Несмотря на это и на то, что любовь их была взаимна, проходили дни, а Клементина не позволяла ничего решительного.
— Если поцелуи могут убить, — шептала она ему, — убьем друг друга… Но другого оружия не надо.
Размышляя о странном сопротивлении Клементины, которая все время была на краю того, чтобы дать ему счастье и не давала его, Казанова пришел к убеждению, что она поступала так только потому, что он не внушил ей достаточной любви. И с тех пор стал стараться увеличить ее чувство с помощью средства, казавшегося ему безошибочным. Это — доставлять ей как можно больше удовольствий, не останавливаясь перед расходами.
Ничего лучшего он не нашел, как пригласить все семейство в Милан, и там предложить им роскошный обед у своего кондитера.

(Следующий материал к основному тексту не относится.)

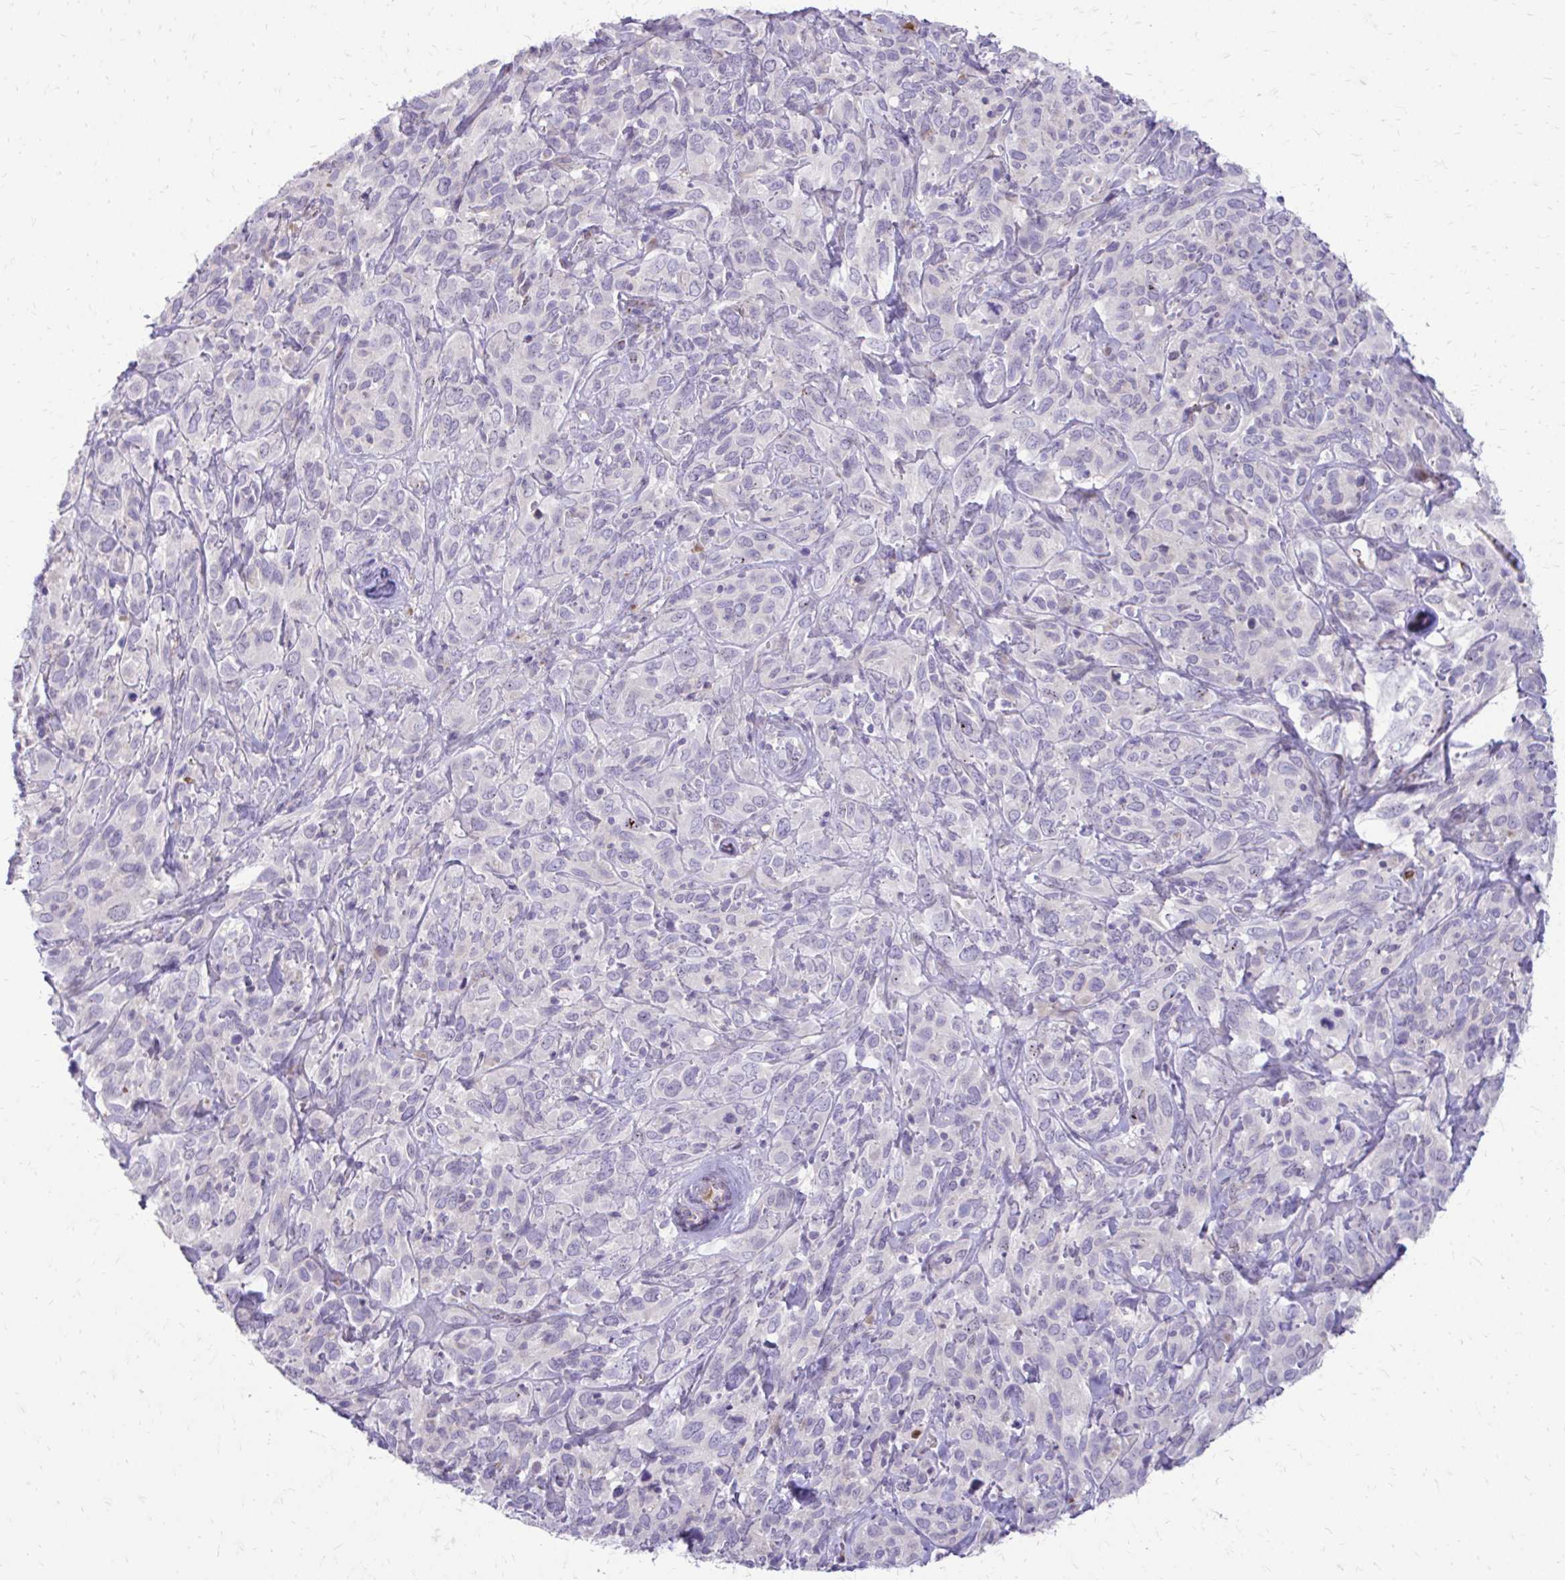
{"staining": {"intensity": "negative", "quantity": "none", "location": "none"}, "tissue": "cervical cancer", "cell_type": "Tumor cells", "image_type": "cancer", "snomed": [{"axis": "morphology", "description": "Normal tissue, NOS"}, {"axis": "morphology", "description": "Squamous cell carcinoma, NOS"}, {"axis": "topography", "description": "Cervix"}], "caption": "Immunohistochemical staining of human cervical cancer exhibits no significant staining in tumor cells.", "gene": "FUNDC2", "patient": {"sex": "female", "age": 51}}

Мало-помалу, соблазненный собственным воображением, он решил придать этой увеселительной поездке весь блеск, подходящий его намерениям: он написал Зенобии с просьбой купить три платья из самой лучшей лионской материи для трех дам из общества. Послал ей мерки и описал в подробностях, какую он желает отделку. Платье, предназначавшееся графине, должно было быть из серого атласа, отделанное венецианскими кружевами.
Те, для кого он готовил этот приятный сюрприз, до последней минуты не должны были знать, что праздник будет устроен в Милане, а когда он пригласил графиню, то поставил два условия: первое — чтобы до той минуты, пока все не усядутся в экипаж, никто не будет знать, куда они едут, второе — что после обеда они опять вернутся в экипаже в замок, чтобы ночевать уже дома.
Все удалось необыкновенно, и вся поездка была сплошным рядом приятных неожиданностей. Нельзя было сказать, который из трех нарядов, заказанных Казановой, был красивее. Платье ли Клементины из розового атласа в зеленую полосу, отделанное необыкновенно изящными цветами из перьев. Или платье Элеоноры из нежно-голубого атласа, усеянного букетиками тысячецвета и отделанного кружевом. Или же графини — цвет которого указал сам Казанова — жемчужно-серое с кружевами!